* [Try it] From the entries below, reproduce exactly the line containing "cr „the:.new_ generation.", the line containing "and creates new generation.", and every line in between, with nothing added.

Source data:
== Segment start ==
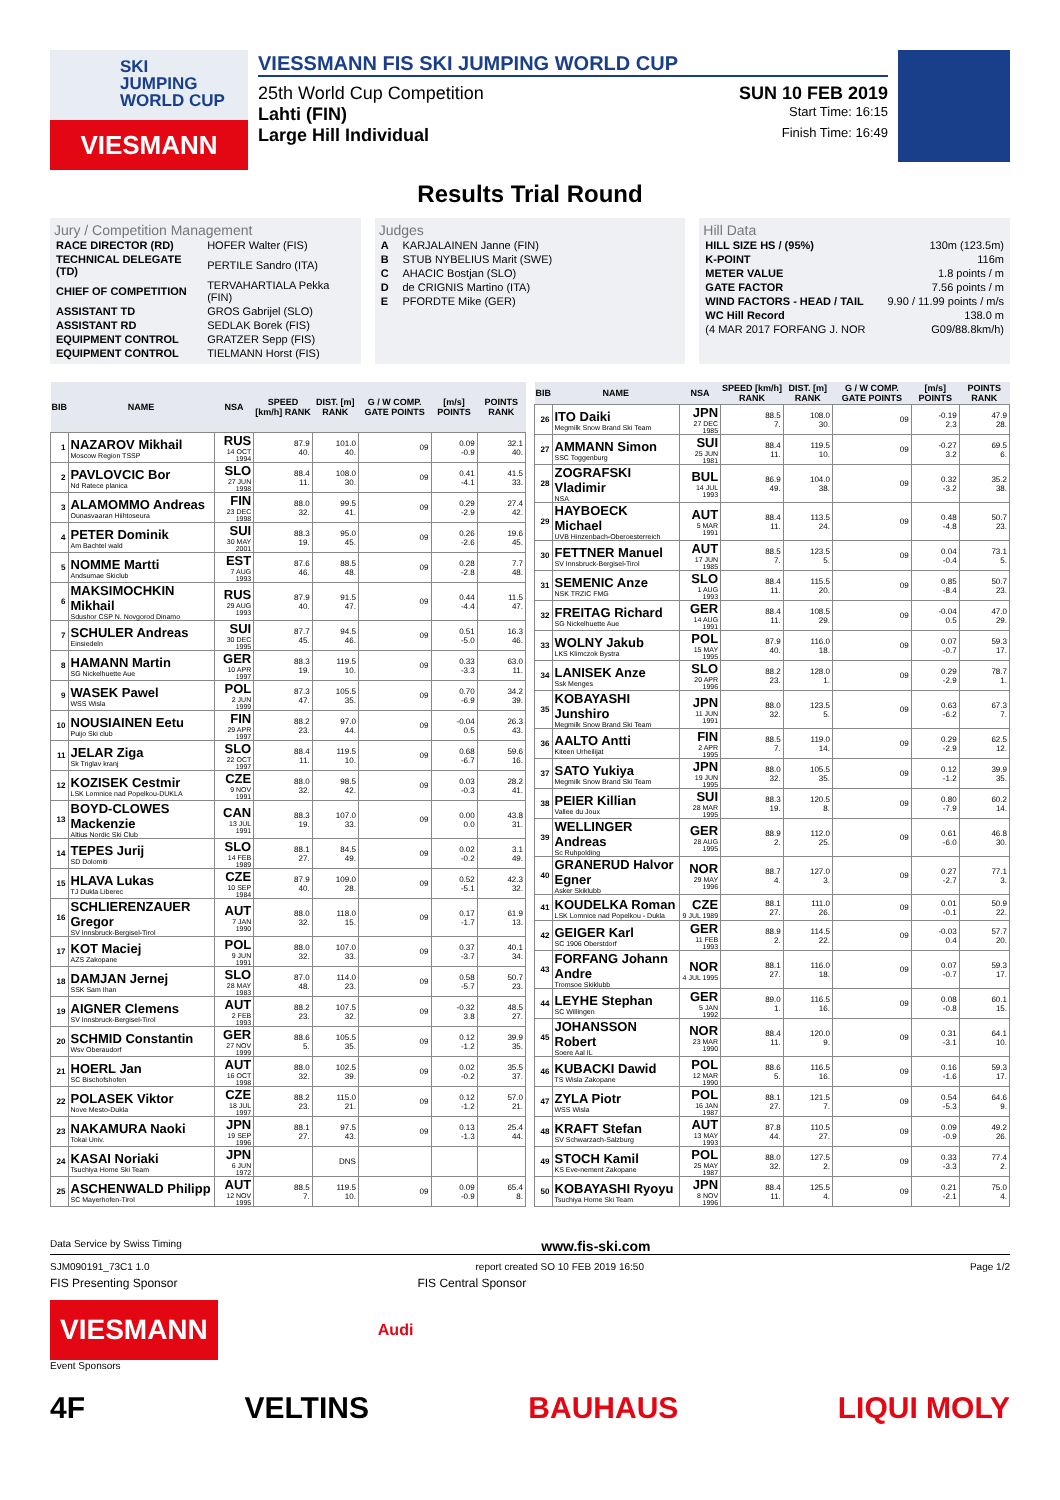SKI
JUMPING
WORLD CUP
VIESMANN
VIESSMANN FIS SKI JUMPING WORLD CUP
25th World Cup Competition SUN 10 FEB 2019
Lahti (FIN) Start Time: 16:15
Large Hill Individual Finish Time: 16:49
Results Trial Round
Jury / Competition Management
| RACE DIRECTOR (RD) | HOFER Walter (FIS) |
| TECHNICAL DELEGATE (TD) | PERTILE Sandro (ITA) |
| CHIEF OF COMPETITION | TERVAHARTIALA Pekka (FIN) |
| ASSISTANT TD | GROS Gabrijel (SLO) |
| ASSISTANT RD | SEDLAK Borek (FIS) |
| EQUIPMENT CONTROL | GRATZER Sepp (FIS) |
| EQUIPMENT CONTROL | TIELMANN Horst (FIS) |
Judges
| A | KARJALAINEN Janne (FIN) |
| B | STUB NYBELIUS Marit (SWE) |
| C | AHACIC Bostjan (SLO) |
| D | de CRIGNIS Martino (ITA) |
| E | PFORDTE Mike (GER) |
Hill Data
| HILL SIZE HS / (95%) | 130m (123.5m) |
| K-POINT | 116m |
| METER VALUE | 1.8 points / m |
| GATE FACTOR | 7.56 points / m |
| WIND FACTORS - HEAD / TAIL | 9.90 / 11.99 points / m/s |
| WC Hill Record | 138.0 m |
| (4 MAR 2017 FORFANG J. NOR | G09/88.8km/h) |
| BIB | NAME | NSA | SPEED [km/h] RANK | DIST. [m] RANK | G / W COMP. GATE POINTS | [m/s] POINTS | POINTS RANK |
| --- | --- | --- | --- | --- | --- | --- | --- |
| 1 | NAZAROV Mikhail Moscow Region TSSP | RUS 14 OCT 1994 | 87.9 40. | 101.0 40. | 09 | 0.09 -0.9 | 32.1 40. |
| 2 | PAVLOVCIC Bor Nd Ratece planica | SLO 27 JUN 1998 | 88.4 11. | 108.0 30. | 09 | 0.41 -4.1 | 41.5 33. |
| 3 | ALAMOMMO Andreas Ounasvaaran Hiihtoseura | FIN 23 DEC 1998 | 88.0 32. | 99.5 41. | 09 | 0.29 -2.9 | 27.4 42. |
| 4 | PETER Dominik Am Bachtel wald | SUI 30 MAY 2001 | 88.3 19. | 95.0 45. | 09 | 0.26 -2.6 | 19.6 45. |
| 5 | NOMME Martti Andsumae Skiclub | EST 7 AUG 1993 | 87.6 46. | 88.5 48. | 09 | 0.28 -2.8 | 7.7 48. |
| 6 | MAKSIMOCHKIN Mikhail Sdushor CSP N. Novgorod Dinamo | RUS 29 AUG 1993 | 87.9 40. | 91.5 47. | 09 | 0.44 -4.4 | 11.5 47. |
| 7 | SCHULER Andreas Einsiedeln | SUI 30 DEC 1995 | 87.7 45. | 94.5 46. | 09 | 0.51 -5.0 | 16.3 46. |
| 8 | HAMANN Martin SG Nickelhuette Aue | GER 10 APR 1997 | 88.3 19. | 119.5 10. | 09 | 0.33 -3.3 | 63.0 11. |
| 9 | WASEK Pawel WSS Wisla | POL 2 JUN 1999 | 87.3 47. | 105.5 35. | 09 | 0.70 -6.9 | 34.2 39. |
| 10 | NOUSIAINEN Eetu Puijo Ski club | FIN 29 APR 1997 | 88.2 23. | 97.0 44. | 09 | -0.04 0.5 | 26.3 43. |
| 11 | JELAR Ziga Sk Triglav kranj | SLO 22 OCT 1997 | 88.4 11. | 119.5 10. | 09 | 0.68 -6.7 | 59.6 16. |
| 12 | KOZISEK Cestmir LSK Lomnice nad Popelkou-DUKLA | CZE 9 NOV 1991 | 88.0 32. | 98.5 42. | 09 | 0.03 -0.3 | 28.2 41. |
| 13 | BOYD-CLOWES Mackenzie Altius Nordic Ski Club | CAN 13 JUL 1991 | 88.3 19. | 107.0 33. | 09 | 0.00 0.0 | 43.8 31. |
| 14 | TEPES Jurij SD Dolomiti | SLO 14 FEB 1989 | 88.1 27. | 84.5 49. | 09 | 0.02 -0.2 | 3.1 49. |
| 15 | HLAVA Lukas TJ Dukla Liberec | CZE 10 SEP 1984 | 87.9 40. | 109.0 28. | 09 | 0.52 -5.1 | 42.3 32. |
| 16 | SCHLIERENZAUER Gregor SV Innsbruck-Bergisel-Tirol | AUT 7 JAN 1990 | 88.0 32. | 118.0 15. | 09 | 0.17 -1.7 | 61.9 13. |
| 17 | KOT Maciej AZS Zakopane | POL 9 JUN 1991 | 88.0 32. | 107.0 33. | 09 | 0.37 -3.7 | 40.1 34. |
| 18 | DAMJAN Jernej SSK Sam Ihan | SLO 28 MAY 1983 | 87.0 48. | 114.0 23. | 09 | 0.58 -5.7 | 50.7 23. |
| 19 | AIGNER Clemens SV Innsbruck-Bergisel-Tirol | AUT 2 FEB 1993 | 88.2 23. | 107.5 32. | 09 | -0.32 3.8 | 48.5 27. |
| 20 | SCHMID Constantin Wsv Oberaudorf | GER 27 NOV 1999 | 88.6 5. | 105.5 35. | 09 | 0.12 -1.2 | 39.9 35. |
| 21 | HOERL Jan SC Bischofshofen | AUT 16 OCT 1998 | 88.0 32. | 102.5 39. | 09 | 0.02 -0.2 | 35.5 37. |
| 22 | POLASEK Viktor Nove Mesto-Dukla | CZE 18 JUL 1997 | 88.2 23. | 115.0 21. | 09 | 0.12 -1.2 | 57.0 21. |
| 23 | NAKAMURA Naoki Tokai Univ. | JPN 19 SEP 1996 | 88.1 27. | 97.5 43. | 09 | 0.13 -1.3 | 25.4 44. |
| 24 | KASAI Noriaki Tsuchiya Home Ski Team | JPN 6 JUN 1972 | | DNS | | | |
| 25 | ASCHENWALD Philipp SC Mayerhofen-Tirol | AUT 12 NOV 1995 | 88.5 7. | 119.5 10. | 09 | 0.09 -0.9 | 65.4 8. |
| BIB | NAME | NSA | SPEED [km/h] RANK | DIST. [m] RANK | G / W COMP. GATE POINTS | [m/s] POINTS | POINTS RANK |
| --- | --- | --- | --- | --- | --- | --- | --- |
| 26 | ITO Daiki Megmilk Snow Brand Ski Team | JPN 27 DEC 1985 | 88.5 7. | 108.0 30. | 09 | -0.19 2.3 | 47.9 28. |
| 27 | AMMANN Simon SSC Toggenburg | SUI 25 JUN 1981 | 88.4 11. | 119.5 10. | 09 | -0.27 3.2 | 69.5 6. |
| 28 | ZOGRAFSKI Vladimir NSA | BUL 14 JUL 1993 | 86.9 49. | 104.0 38. | 09 | 0.32 -3.2 | 35.2 38. |
| 29 | HAYBOECK Michael UVB Hinzenbach-Oberoesterreich | AUT 5 MAR 1991 | 88.4 11. | 113.5 24. | 09 | 0.48 -4.8 | 50.7 23. |
| 30 | FETTNER Manuel SV Innsbruck-Bergisel-Tirol | AUT 17 JUN 1985 | 88.5 7. | 123.5 5. | 09 | 0.04 -0.4 | 73.1 5. |
| 31 | SEMENIC Anze NSK TRZIC FMG | SLO 1 AUG 1993 | 88.4 11. | 115.5 20. | 09 | 0.85 -8.4 | 50.7 23. |
| 32 | FREITAG Richard SG Nickelhuette Aue | GER 14 AUG 1991 | 88.4 11. | 108.5 29. | 09 | -0.04 0.5 | 47.0 29. |
| 33 | WOLNY Jakub LKS Klimczok Bystra | POL 15 MAY 1995 | 87.9 40. | 116.0 18. | 09 | 0.07 -0.7 | 59.3 17. |
| 34 | LANISEK Anze Ssk Menges | SLO 20 APR 1996 | 88.2 23. | 128.0 1. | 09 | 0.29 -2.9 | 78.7 1. |
| 35 | KOBAYASHI Junshiro Megmilk Snow Brand Ski Team | JPN 11 JUN 1991 | 88.0 32. | 123.5 5. | 09 | 0.63 -6.2 | 67.3 7. |
| 36 | AALTO Antti Kiteen Urheilijat | FIN 2 APR 1995 | 88.5 7. | 119.0 14. | 09 | 0.29 -2.9 | 62.5 12. |
| 37 | SATO Yukiya Megmilk Snow Brand Ski Team | JPN 19 JUN 1995 | 88.0 32. | 105.5 35. | 09 | 0.12 -1.2 | 39.9 35. |
| 38 | PEIER Killian Vallee du Joux | SUI 28 MAR 1995 | 88.3 19. | 120.5 8. | 09 | 0.80 -7.9 | 60.2 14. |
| 39 | WELLINGER Andreas Sc Ruhpolding | GER 28 AUG 1995 | 88.9 2. | 112.0 25. | 09 | 0.61 -6.0 | 46.8 30. |
| 40 | GRANERUD Halvor Egner Asker Skiklubb | NOR 29 MAY 1996 | 88.7 4. | 127.0 3. | 09 | 0.27 -2.7 | 77.1 3. |
| 41 | KOUDELKA Roman LSK Lomnice nad Popelkou - Dukla | CZE 9 JUL 1989 | 88.1 27. | 111.0 26. | 09 | 0.01 -0.1 | 50.9 22. |
| 42 | GEIGER Karl SC 1906 Oberstdorf | GER 11 FEB 1993 | 88.9 2. | 114.5 22. | 09 | -0.03 0.4 | 57.7 20. |
| 43 | FORFANG Johann Andre Tromsoe Skiklubb | NOR 4 JUL 1995 | 88.1 27. | 116.0 18. | 09 | 0.07 -0.7 | 59.3 17. |
| 44 | LEYHE Stephan SC Willingen | GER 5 JAN 1992 | 89.0 1. | 116.5 16. | 09 | 0.08 -0.8 | 60.1 15. |
| 45 | JOHANSSON Robert Soere Aal IL | NOR 23 MAR 1990 | 88.4 11. | 120.0 9. | 09 | 0.31 -3.1 | 64.1 10. |
| 46 | KUBACKI Dawid TS Wisla Zakopane | POL 12 MAR 1990 | 88.6 5. | 116.5 16. | 09 | 0.16 -1.6 | 59.3 17. |
| 47 | ZYLA Piotr WSS Wisla | POL 16 JAN 1987 | 88.1 27. | 121.5 7. | 09 | 0.54 -5.3 | 64.6 9. |
| 48 | KRAFT Stefan SV Schwarzach-Salzburg | AUT 13 MAY 1993 | 87.8 44. | 110.5 27. | 09 | 0.09 -0.9 | 49.2 26. |
| 49 | STOCH Kamil KS Eve-nement Zakopane | POL 25 MAY 1987 | 88.0 32. | 127.5 2. | 09 | 0.33 -3.3 | 77.4 2. |
| 50 | KOBAYASHI Ryoyu Tsuchiya Home Ski Team | JPN 8 NOV 1996 | 88.4 11. | 125.5 4. | 09 | 0.21 -2.1 | 75.0 4. |
Data Service by Swiss Timing www.fis-ski.com
SJM090191_73C1 1.0 report created SO 10 FEB 2019 16:50 Page 1/2
FIS Presenting Sponsor FIS Central Sponsor
VIESMANN
Audi
Event Sponsors
4F VELTINS BAUHAUS LIQUI MOLY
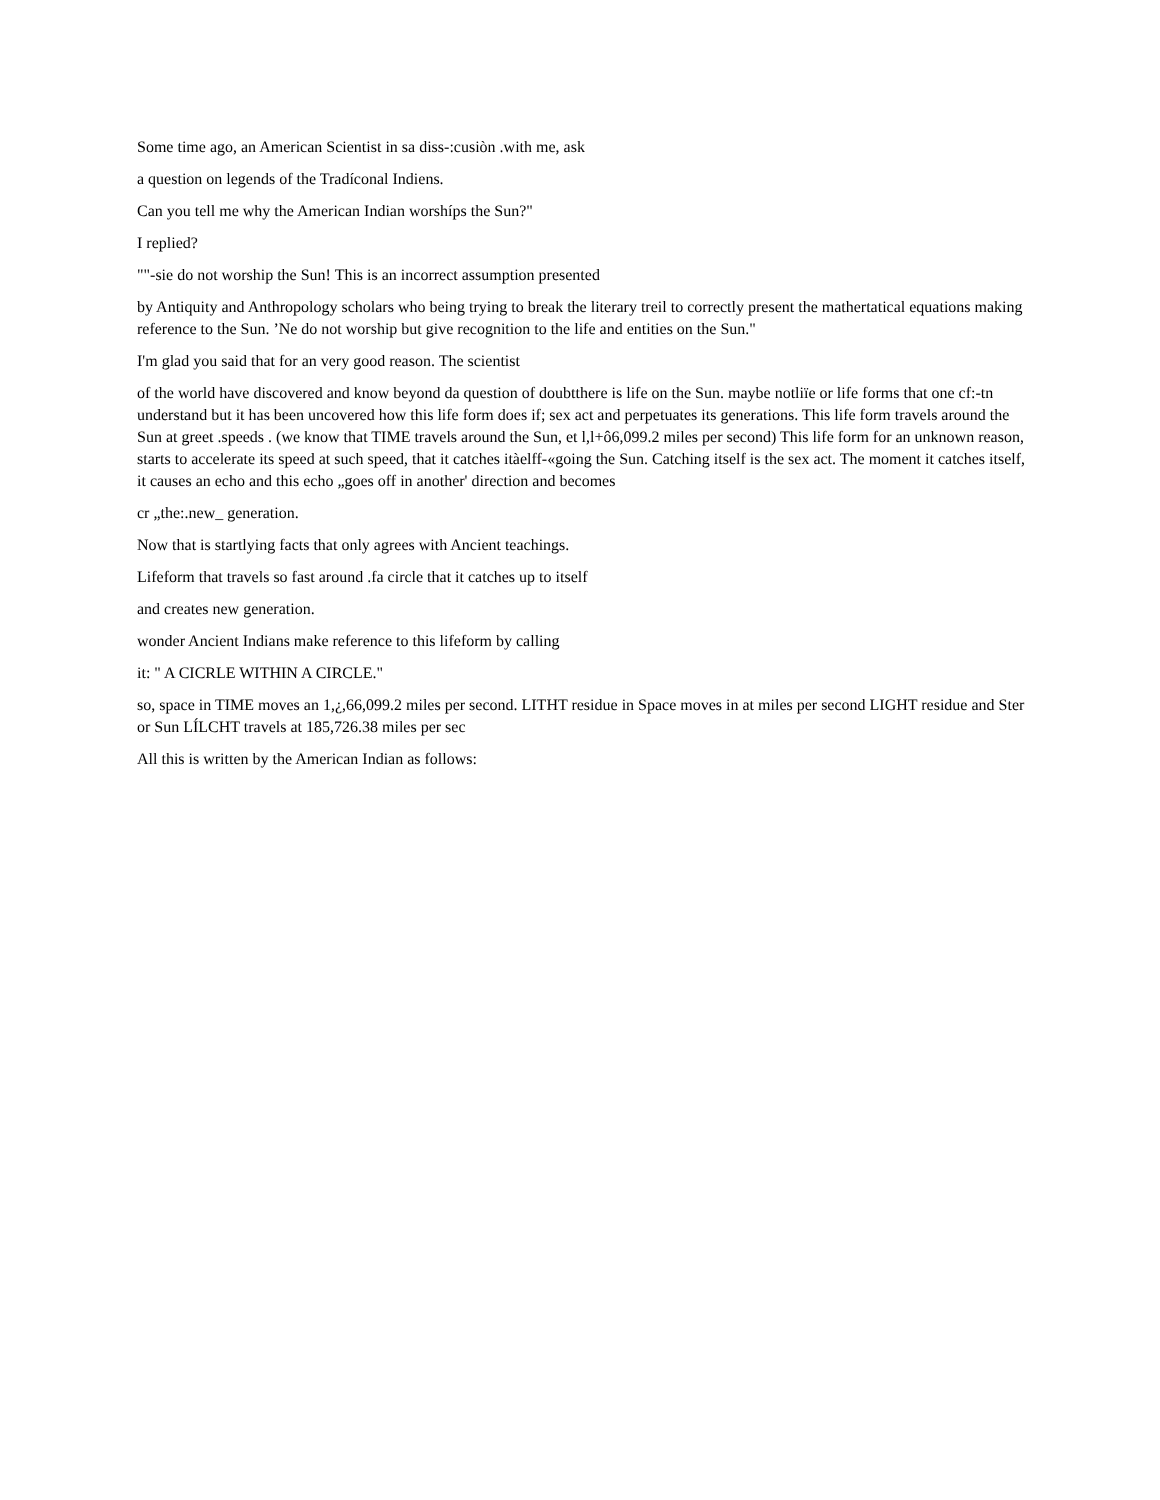Some time ago, an American Scientist in sa diss-:cusiòn .with me, ask
a question on legends of the Tradíconal Indiens.
Can you tell me why the American Indian worshíps the Sun?"
I replied?
""-sie do not worship the Sun! This is an incorrect assumption presented
by Antiquity and Anthropology scholars who being trying to break the literary treil to correctly present the mathertatical equations making reference to the Sun. ’Ne do not worship but give recognition to the life and entities on the Sun."
I'm glad you said that for an very good reason. The scientist
of the world have discovered and know beyond da question of doubtthere is life on the Sun. maybe notliïe or life forms that one cf:-tn understand but it has been uncovered how this life form does if; sex act and perpetuates its generations. This life form travels around the Sun at greet .speeds . (we know that TIME travels around the Sun, et l,l+ô6,099.2 miles per second) This life form for an unknown reason, starts to accelerate its speed at such speed, that it catches itàelff-«going the Sun. Catching itself is the sex act. The moment it catches itself, it causes an echo and this echo „goes off in another' direction and becomes
cr „the:.new_ generation.
Now that is startlying facts that only agrees with Ancient teachings.
Lifeform that travels so fast around .fa circle that it catches up to itself
and creates new generation.
wonder Ancient Indians make reference to this lifeform by calling
it: " A CICRLE WITHIN A CIRCLE."
so, space in TIME moves an 1,¿,66,099.2 miles per second. LITHT residue in Space moves in at miles per second LIGHT residue and Ster or Sun LÍLCHT travels at 185,726.38 miles per sec
All this is written by the American Indian as follows:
== Segment end ==
* [Written reply]
cr „the:.new_ generation.
Now that is startlying facts that only agrees with Ancient teachings.
Lifeform that travels so fast around .fa circle that it catches up to itself
and creates new generation.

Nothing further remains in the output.